Je me remets en marche pour ma nouvelle promenade de trente minutes. Cette fois-ci ce n’est pas sous la pluie, et comme je connais le trajet, c’est beaucoup moins pénible. Je longe à nouveau les quais et me retrouve à nouveau face au monument Sibelius. Toujours désert.
Le Poui non plus. Il aimerait bien avoir une maison de vacances ici.
Après quinze nouvelles minutes à jouer dans les tuyaux, je fais le chemin du retour jusqu’à l’auberge, un peu en retard. E. me rejoint très rapidement, elle non plus n’était pas à l’heure : elle devait aller à Suomenlinna, mais a finalement abandonné vu le temps. Du coup, elle est retournée dans le centre, puis est allée nager à la piscine de Töölö.
Nous partageons des opinions similaires sur Helsinki, et sommes toutes les deux un peu déçues. Cette ville est trop grise et trop austère comparée aux villes que nous avons vues avant ; c’est une capitale, c’est intéressant, mais le charme n’opère pas, il n’y a pas le coup de foudre que nous avons eu, elle pour Oslo, moi pour Falun ou Stockholm…

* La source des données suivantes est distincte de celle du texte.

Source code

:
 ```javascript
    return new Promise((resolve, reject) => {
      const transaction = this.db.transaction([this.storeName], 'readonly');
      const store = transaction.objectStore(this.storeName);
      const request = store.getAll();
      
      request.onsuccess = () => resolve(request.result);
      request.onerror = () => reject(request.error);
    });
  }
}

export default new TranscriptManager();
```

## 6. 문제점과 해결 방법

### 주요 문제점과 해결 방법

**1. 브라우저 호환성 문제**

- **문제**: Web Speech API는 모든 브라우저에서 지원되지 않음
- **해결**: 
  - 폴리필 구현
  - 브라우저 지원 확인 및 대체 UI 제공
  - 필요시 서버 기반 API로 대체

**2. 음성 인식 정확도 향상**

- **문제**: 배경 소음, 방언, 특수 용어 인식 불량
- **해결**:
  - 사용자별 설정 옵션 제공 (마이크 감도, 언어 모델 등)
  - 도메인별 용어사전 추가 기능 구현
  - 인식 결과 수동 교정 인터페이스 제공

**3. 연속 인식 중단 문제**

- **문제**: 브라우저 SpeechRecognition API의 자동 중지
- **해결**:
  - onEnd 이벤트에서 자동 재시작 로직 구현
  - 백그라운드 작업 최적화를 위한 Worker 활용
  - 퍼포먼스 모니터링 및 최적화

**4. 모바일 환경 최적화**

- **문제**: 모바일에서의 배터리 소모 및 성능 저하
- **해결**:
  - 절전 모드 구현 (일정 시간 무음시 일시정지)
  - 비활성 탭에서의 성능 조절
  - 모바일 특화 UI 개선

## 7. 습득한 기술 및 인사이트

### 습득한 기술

Une petite douche, puis nous décidons de faire un tour ensemble dans Töölö pour notre dernière soirée. Nous retournons donc à un autre endroit au bord de la mer, pas loin de celui où nous avons trouvé le croissant brie-fraise.
Pour moi, ce sera tarte au saumon, cinnamon roll maison et limonade.

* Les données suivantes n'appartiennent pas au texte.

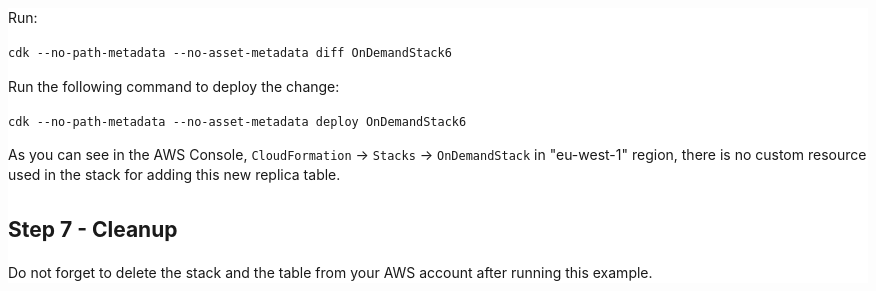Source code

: Run:

```
cdk --no-path-metadata --no-asset-metadata diff OnDemandStack6
```

Run the following command to deploy the change:

```
cdk --no-path-metadata --no-asset-metadata deploy OnDemandStack6
```

As you can see in the AWS Console, `CloudFormation` -> `Stacks` -> `OnDemandStack` in "eu-west-1" region,
there is no custom resource used in the stack for adding this new replica table.

## Step 7 - Cleanup

Do not forget to delete the stack and the table from your AWS account after running this example.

Le Poui aime toujours autant la vue. Remarque : vous avez vu comme il fait beau maintenant ? La météo, ce troll.
Après un bon repas, nous déambulons donc et apprécions le SOLEIL DE CETTE DOUCE FIN DE JOURNEE. (C’est bon, vous avez le ton vaguement amer, là ?)

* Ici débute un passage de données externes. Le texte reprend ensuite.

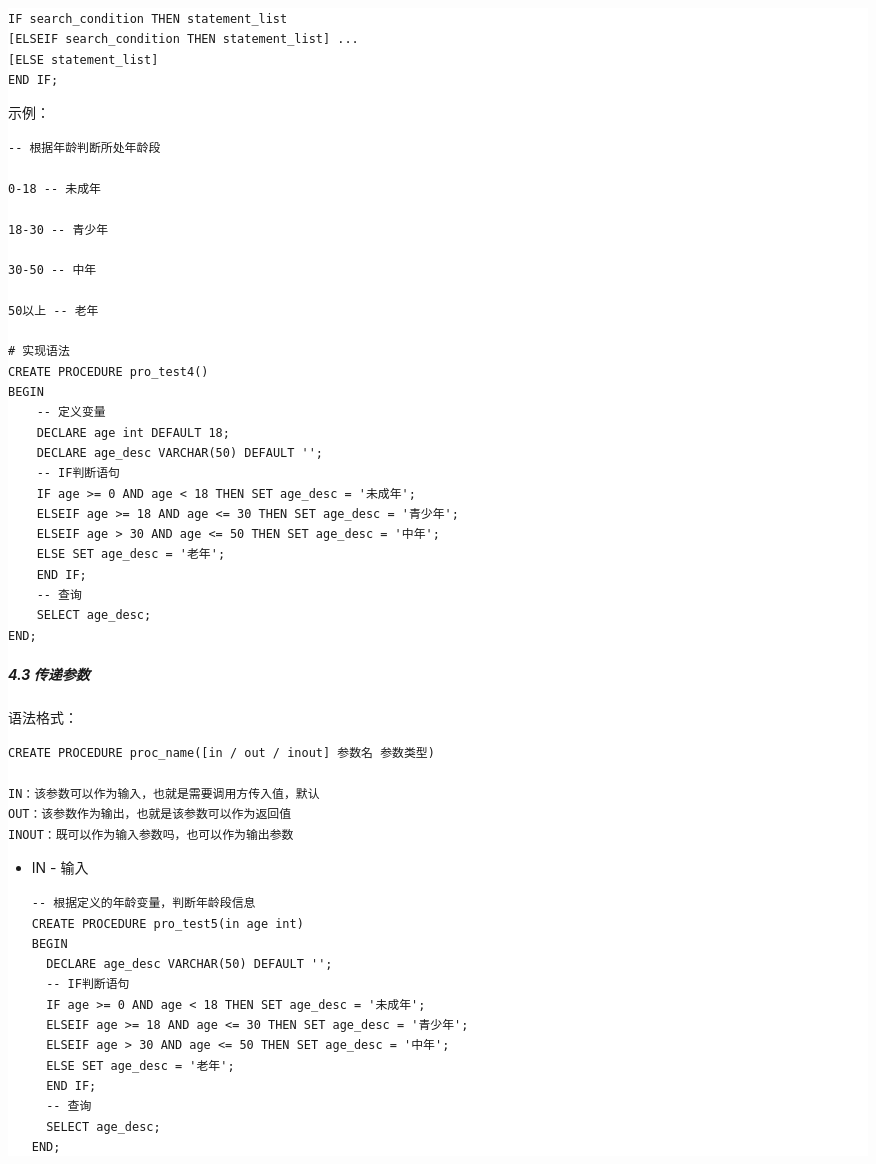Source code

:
 ```mysql
IF search_condition THEN statement_list
[ELSEIF search_condition THEN statement_list] ...
[ELSE statement_list]
END IF;
```

示例：

```mysql
-- 根据年龄判断所处年龄段

0-18 -- 未成年

18-30 -- 青少年

30-50 -- 中年

50以上 -- 老年

# 实现语法
CREATE PROCEDURE pro_test4()
BEGIN
	-- 定义变量
	DECLARE age int DEFAULT 18;
	DECLARE age_desc VARCHAR(50) DEFAULT '';
	-- IF判断语句
	IF age >= 0 AND age < 18 THEN SET age_desc = '未成年';
	ELSEIF age >= 18 AND age <= 30 THEN SET age_desc = '青少年';
	ELSEIF age > 30 AND age <= 50 THEN SET age_desc = '中年';
	ELSE SET age_desc = '老年';
	END IF;
	-- 查询
	SELECT age_desc;
END;
```

##### 4.3 传递参数

语法格式：

```mysql
CREATE PROCEDURE proc_name([in / out / inout] 参数名 参数类型)

IN：该参数可以作为输入，也就是需要调用方传入值，默认
OUT：该参数作为输出，也就是该参数可以作为返回值
INOUT：既可以作为输入参数吗，也可以作为输出参数
```

- IN - 输入

  ```mysql
  -- 根据定义的年龄变量，判断年龄段信息
  CREATE PROCEDURE pro_test5(in age int)
  BEGIN
  	DECLARE age_desc VARCHAR(50) DEFAULT '';
  	-- IF判断语句
  	IF age >= 0 AND age < 18 THEN SET age_desc = '未成年';
  	ELSEIF age >= 18 AND age <= 30 THEN SET age_desc = '青少年';
  	ELSEIF age > 30 AND age <= 50 THEN SET age_desc = '中年';
  	ELSE SET age_desc = '老年';
  	END IF;
  	-- 查询
  	SELECT age_desc;
  END;
  ```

Le quartier est très sportif, c’est intéressant de voir tous les dispositifs mis en place pour la forme des habitants !
Nous rentrons ensuite à l’auberge, mais elle se fait vite rappeler par des connaissances qui l’invitent à se rendre dans un bar steampunk du centre. Elle me laisse donc dans la salle commune, à écrire, et file retrouver du monde en ville.
J’avance donc sur mes dernières cartes postales et seule une conversation en français à côté de moi me fait relever la tête. Deux jeunes hommes ont entamé une conversation avec une demoiselle, ils disent qu’ils partent dans la nuit. Du coup, je m’approche, attrape une chaise, et m’incruste dans la conversation.
Les deux sont Genevois, ils sont partis de Genève le 1er juillet et ont fait Suisse, France, Belgique, Pays Bas, Danemark, Norvège, Suède, Finlande… en vélo. C’est très chouette de discuter de leur expérience. La demoiselle est thésarde en pharmaco et ne parle pas très bien anglais, alors ça la rassure de parler en français. La conversation est plaisante, nous échangeons nos impressions sur Helsinki pendant presqu’une heure.
Au milieu de la conversation, E. revient, assez furieuse : le bar était très sympa, mais cher, et ses connaissances lui ont laissé la note. Elle se sent roulée et parle très vite. En anglais. Au milieu d’une conversation en français. Nous assistons donc à un moment un peu surréel où elle décrypte notre français, je ne sais plus trop si je parle anglais ou français, et suis totalement adaptée aux deux, alors que la thésarde en pharmaco, elle, est assez perdue. C’est malgré tout assez amusant. E. indique l’emplacement de Steam, le bar Steampunk (très original…) aux deux Genevois qui n’ont pas prévu de dormir et vont boire avant d’aller faire la fête, puis nous retournons au dortoir. Il est grand temps de nous préparer et dormir…
La porte du dortoir. L’auberge a une déco intéressante, à mi-chemin entre hôpital et couloir d’affiches débiles.
Voilà.
Mes dernières cartes sont écrites et je les posterai de l’aéroport. Il est 21h30, j’ai à nouveau bien crapahuté aujourd’hui, et suis contente de pouvoir dormir. Les co-dortoirières ne sont pas discrètes, mais tant pis : le réveil sonnera à 3h30 et le lit est confortable. Ce n’est pas le moment de faire un scandale, autant profiter un maximum du peu d’heures qu’il me reste à dormir.
Demain, je vais faire un tour en Norvège… Puis c’est l’inévitable retour en France. Le voyage touche à sa fin.